We have not confirmed, from the current payload, direct theft of source code, browser data, cloud credentials, SSH keys, or tokens. However, affected machines should still be treated seriously because extension execution occurs in a sensitive developer context and the campaign has demonstrated the ability to distribute modified packages through Open VSX.
Recommendations
If you installed any affected extension from Open VSX during the campaign window, treat the machine as potentially exposed until reviewed.
Immediate steps:
- Check installed VS Code-compatible extensions for the affected package names listed below.
- Remove any affected extension version.
- Delete
~/.vsx-idif present. - Search DNS, proxy, EDR, and firewall logs for requests to
beststats.worldorbeststats[.]world/ping. - Reinstall only from a trusted source after verifying publisher identity, release timestamp, and package contents.
- For developer workstations or CI systems with sensitive credentials, review whether tokens, keys, or secrets were accessible in the extension host context.

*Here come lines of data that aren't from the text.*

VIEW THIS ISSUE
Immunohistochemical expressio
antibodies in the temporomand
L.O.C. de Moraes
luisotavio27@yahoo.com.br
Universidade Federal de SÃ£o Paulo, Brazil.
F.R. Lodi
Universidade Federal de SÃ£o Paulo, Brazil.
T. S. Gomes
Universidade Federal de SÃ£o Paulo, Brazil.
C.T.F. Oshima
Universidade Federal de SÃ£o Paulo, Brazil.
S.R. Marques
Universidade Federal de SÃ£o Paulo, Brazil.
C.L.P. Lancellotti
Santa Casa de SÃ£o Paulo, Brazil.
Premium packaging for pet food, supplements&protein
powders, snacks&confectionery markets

For teams operating internal developer environments:
- Block outbound access to
beststats.world. - Mirror and allowlist approved extensions rather than allowing direct marketplace installation.

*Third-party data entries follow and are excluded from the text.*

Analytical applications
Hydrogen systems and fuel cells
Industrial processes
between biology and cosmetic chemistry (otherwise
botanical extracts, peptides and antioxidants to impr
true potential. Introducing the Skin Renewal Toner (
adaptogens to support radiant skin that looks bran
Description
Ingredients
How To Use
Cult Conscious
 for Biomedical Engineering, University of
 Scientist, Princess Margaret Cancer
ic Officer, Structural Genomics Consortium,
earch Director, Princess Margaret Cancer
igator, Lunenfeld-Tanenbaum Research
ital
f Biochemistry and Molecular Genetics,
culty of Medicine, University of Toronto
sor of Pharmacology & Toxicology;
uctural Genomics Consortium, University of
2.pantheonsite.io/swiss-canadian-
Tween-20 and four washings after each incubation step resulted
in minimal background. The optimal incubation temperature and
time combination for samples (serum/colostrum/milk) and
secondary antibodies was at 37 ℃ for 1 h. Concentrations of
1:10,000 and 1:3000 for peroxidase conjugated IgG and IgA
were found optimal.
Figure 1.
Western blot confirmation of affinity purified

- Alert on newly installed extensions from unverified or unrelated publishers.
- Compare packaged extension artifacts against trusted upstream releases when possible.
- Record extension provenance in endpoint inventory and SBOM-style developer tooling inventories.
Indicators Of Compromise
Network
beststats[.]world
https://beststats[.]world/ping
Filesystem
~/.vsx-id
Code Strings
beststats.world/ping
path.join(os.homedir(), ".vsx-id")
appended JavaScript IIFE
Affected Extensions And Publishing Accounts
We Will Keep Updating This Post
This is a live investigation. We are continuing to validate package relationships, publisher accounts, infrastructure, and downstream exposure. As we confirm more details, we will update this post with additional technical analysis and detection guidance.